Quote the listing from its beginning through the line containing "kekuasaan, seolah tanpa", omitting the pictures.
══════
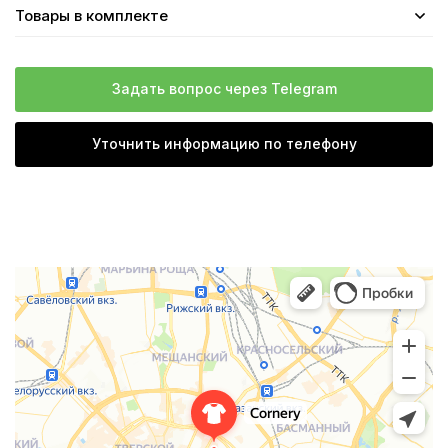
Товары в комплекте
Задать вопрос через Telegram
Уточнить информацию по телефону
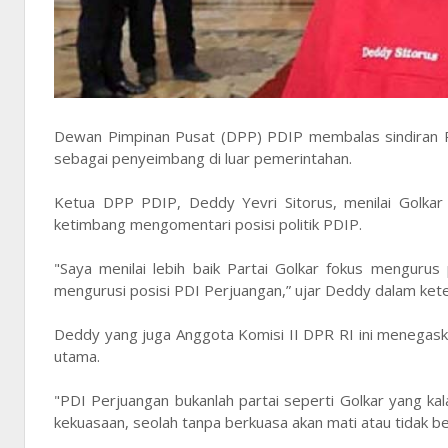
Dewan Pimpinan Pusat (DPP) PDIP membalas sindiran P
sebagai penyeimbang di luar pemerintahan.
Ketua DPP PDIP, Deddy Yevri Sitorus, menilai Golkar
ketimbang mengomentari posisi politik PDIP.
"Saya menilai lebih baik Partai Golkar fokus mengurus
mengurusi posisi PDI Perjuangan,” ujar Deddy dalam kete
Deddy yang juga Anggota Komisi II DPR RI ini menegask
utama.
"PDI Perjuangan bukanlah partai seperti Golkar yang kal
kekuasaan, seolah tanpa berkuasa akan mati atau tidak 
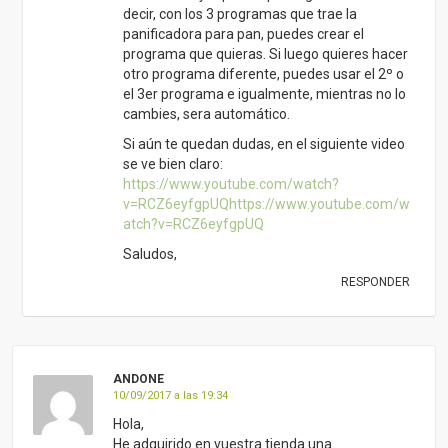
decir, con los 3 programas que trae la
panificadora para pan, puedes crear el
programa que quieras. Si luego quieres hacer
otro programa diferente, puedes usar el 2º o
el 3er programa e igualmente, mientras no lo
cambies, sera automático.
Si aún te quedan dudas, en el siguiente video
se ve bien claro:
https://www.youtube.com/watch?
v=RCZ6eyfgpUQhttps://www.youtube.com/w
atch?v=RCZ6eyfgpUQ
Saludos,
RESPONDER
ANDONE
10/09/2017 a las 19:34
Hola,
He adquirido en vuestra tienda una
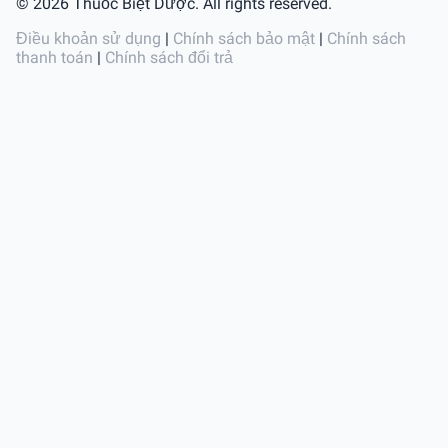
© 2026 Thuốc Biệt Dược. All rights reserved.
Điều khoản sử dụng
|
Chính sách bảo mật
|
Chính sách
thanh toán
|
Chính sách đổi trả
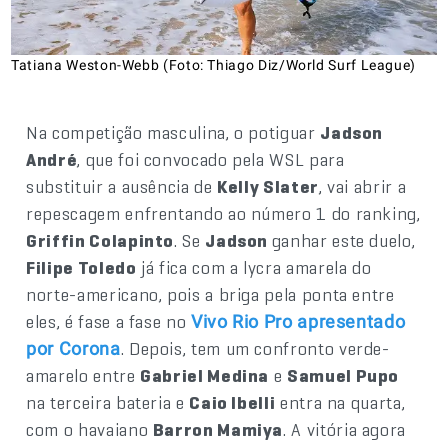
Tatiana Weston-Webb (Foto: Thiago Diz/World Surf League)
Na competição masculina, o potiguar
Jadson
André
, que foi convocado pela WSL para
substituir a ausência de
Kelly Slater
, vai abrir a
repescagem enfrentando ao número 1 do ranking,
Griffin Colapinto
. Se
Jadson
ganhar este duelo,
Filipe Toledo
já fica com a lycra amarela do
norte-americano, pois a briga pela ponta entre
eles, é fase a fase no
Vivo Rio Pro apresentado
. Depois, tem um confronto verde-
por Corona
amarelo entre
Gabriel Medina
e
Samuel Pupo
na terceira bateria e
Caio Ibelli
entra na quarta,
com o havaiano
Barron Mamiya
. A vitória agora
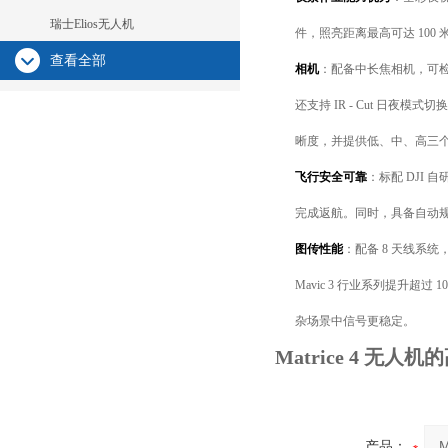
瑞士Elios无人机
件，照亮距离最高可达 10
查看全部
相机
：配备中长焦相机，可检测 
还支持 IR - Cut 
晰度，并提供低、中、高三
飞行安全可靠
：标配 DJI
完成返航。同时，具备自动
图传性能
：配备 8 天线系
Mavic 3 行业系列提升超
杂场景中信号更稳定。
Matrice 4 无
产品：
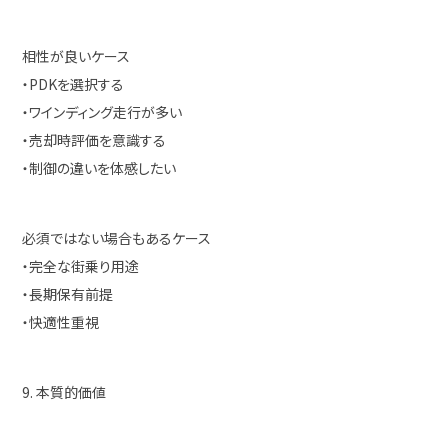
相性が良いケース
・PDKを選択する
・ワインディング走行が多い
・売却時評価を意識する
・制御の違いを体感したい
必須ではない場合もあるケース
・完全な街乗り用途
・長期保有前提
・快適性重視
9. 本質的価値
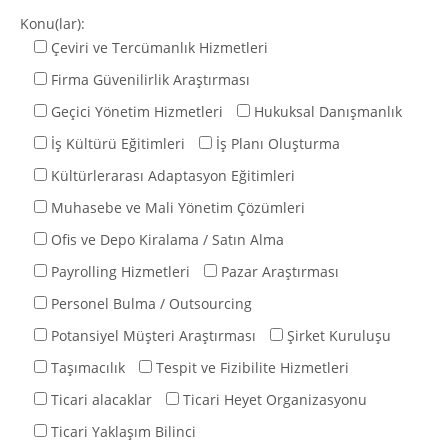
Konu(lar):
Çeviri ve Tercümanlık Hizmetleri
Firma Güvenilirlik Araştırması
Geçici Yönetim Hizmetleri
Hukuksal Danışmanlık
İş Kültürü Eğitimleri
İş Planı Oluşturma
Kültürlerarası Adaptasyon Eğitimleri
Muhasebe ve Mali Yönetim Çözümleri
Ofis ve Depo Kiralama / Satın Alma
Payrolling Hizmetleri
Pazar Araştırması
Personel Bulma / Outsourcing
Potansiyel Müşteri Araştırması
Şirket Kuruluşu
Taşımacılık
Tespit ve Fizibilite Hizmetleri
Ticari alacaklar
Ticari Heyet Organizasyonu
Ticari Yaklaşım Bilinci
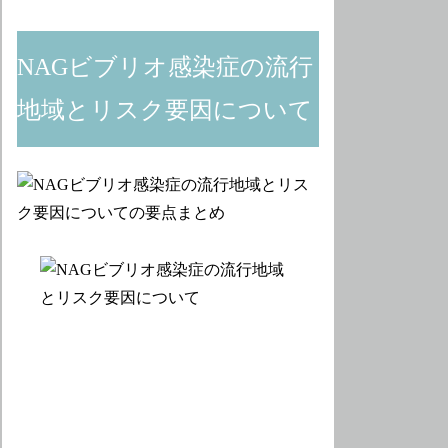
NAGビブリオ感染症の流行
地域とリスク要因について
══════
> [EXERCISE RESULT]:
Товары в комплекте
Задать вопрос через Telegram
Уточнить информацию по телефону
Dewan Pimpinan Pusat (DPP) PDIP membalas sindiran P
sebagai penyeimbang di luar pemerintahan.
Ketua DPP PDIP, Deddy Yevri Sitorus, menilai Golkar
ketimbang mengomentari posisi politik PDIP.
"Saya menilai lebih baik Partai Golkar fokus mengurus
mengurusi posisi PDI Perjuangan,” ujar Deddy dalam kete
Deddy yang juga Anggota Komisi II DPR RI ini menegask
utama.
"PDI Perjuangan bukanlah partai seperti Golkar yang kal
kekuasaan, seolah tanpa berkuasa akan mati atau tidak 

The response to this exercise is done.